Ainsi, l'article 2 de la proposition prévoit que « Le droit à l’aide à mourir est un acte autorisé par la loi
au sens de l’article 122-4 du Code pénal. » La dépénalisation restera
toutefois conditionnée à l'application stricte du cadre légal et règlementaire
sur l'aide à mourir, au risque que le médecin ou l'infirmier qui le pratique
soit pénalement poursuivi.
La députée Sandrine
Dogor-Such a interrogé l'hémicycle sur le devoir du soignant en cas de mauvaise
interaction du produit létal dans le corps du patient. S'il ne succombe pas à
la suite de l'injection, l'équipe soignante doit-elle le réanimer ? Ou au
contraire, employer d'autres méthodes pour provoquer sa mort ? Cette
situation pose en effet une difficulté éthique et juridique.
Si le médecin ou
l'infirmier utilise d'autres moyens pour parvenir au décès, l'acte devient
infractionnel car constitutif d'une omission de porter secours (non-assistance
à personne en danger). S'il prodigue des soins pour réanimer le patient, le
soignant peut aussi être accusé de ne pas respecter son consentement.
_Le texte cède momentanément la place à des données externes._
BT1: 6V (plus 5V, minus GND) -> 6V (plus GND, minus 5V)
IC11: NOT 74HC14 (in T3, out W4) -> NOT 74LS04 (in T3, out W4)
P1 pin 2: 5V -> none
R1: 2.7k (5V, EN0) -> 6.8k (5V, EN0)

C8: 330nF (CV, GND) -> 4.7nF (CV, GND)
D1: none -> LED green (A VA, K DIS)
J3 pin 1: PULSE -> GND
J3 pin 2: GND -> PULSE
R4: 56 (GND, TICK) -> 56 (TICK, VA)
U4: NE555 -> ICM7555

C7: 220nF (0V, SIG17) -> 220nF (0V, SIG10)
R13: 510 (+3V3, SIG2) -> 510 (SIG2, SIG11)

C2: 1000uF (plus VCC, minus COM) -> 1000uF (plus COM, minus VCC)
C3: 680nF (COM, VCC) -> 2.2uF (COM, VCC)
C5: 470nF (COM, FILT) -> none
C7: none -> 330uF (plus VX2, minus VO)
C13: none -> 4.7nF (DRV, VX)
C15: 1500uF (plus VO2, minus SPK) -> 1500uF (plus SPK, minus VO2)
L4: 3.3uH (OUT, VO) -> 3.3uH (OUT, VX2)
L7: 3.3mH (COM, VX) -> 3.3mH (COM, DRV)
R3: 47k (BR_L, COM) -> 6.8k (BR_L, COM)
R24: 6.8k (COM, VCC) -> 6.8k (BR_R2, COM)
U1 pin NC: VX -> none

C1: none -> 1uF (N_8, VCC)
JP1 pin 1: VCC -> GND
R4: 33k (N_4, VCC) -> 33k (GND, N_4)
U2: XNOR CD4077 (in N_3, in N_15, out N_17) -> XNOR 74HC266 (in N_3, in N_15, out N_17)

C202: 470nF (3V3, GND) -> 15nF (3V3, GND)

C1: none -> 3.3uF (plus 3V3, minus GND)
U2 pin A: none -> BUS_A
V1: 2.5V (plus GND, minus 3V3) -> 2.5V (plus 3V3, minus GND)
Le texte
défendu par certains députés pour dégager les médecins pratiquant l'euthanasie
active en le légalisant manquerait donc à l'un de ses objectifs.
Pour éviter les risques de
détournement du consentement, le député Sitzenstuhl a proposé d'insérer dans le
texte une disposition interdisant aux soignants d'inciter les malades dans
leurs prises de décision. et la rapporteure Brigitte Liso de répondre que la provocation
et l'incitation au suicide constituent déjà une infraction. Si dans le cadre du
suicide assisté, le soignant n'est pas celui qui provoque le décès, il se
trouve toutefois dans une situation d'aidant à l'acte.
Le député et médecin
Philippe Juvin a toutefois évoqué un risque de contradiction avec un autre article
de loi (223-14 du Code pénal) qui dispose d'une interdiction de la publicité en faveur de
produits ou de méthodes préconisées comme moyen de se donner la mort. Dans les
faits, le soignant qui aidera le patient à mourir, devra l'informer des
modalités du suicide.
À ce stade des débats, le
texte apparait peu abouti malgré l'enjeu. L'Assemblée nationale n'a pas encore
adopté la loi dans son intégralité. Les discussions sur le régime de la fin de
vie, incluant la loi sur les soins palliatifs, se clôtureront le 27 mai
prochain, au moment du vote solennel.
Si le texte est adopté, il sera ensuite
soumis au débat sénatorial. La haute assemblée devra l'adopter en termes
identiques pour que le texte entre en vigueur.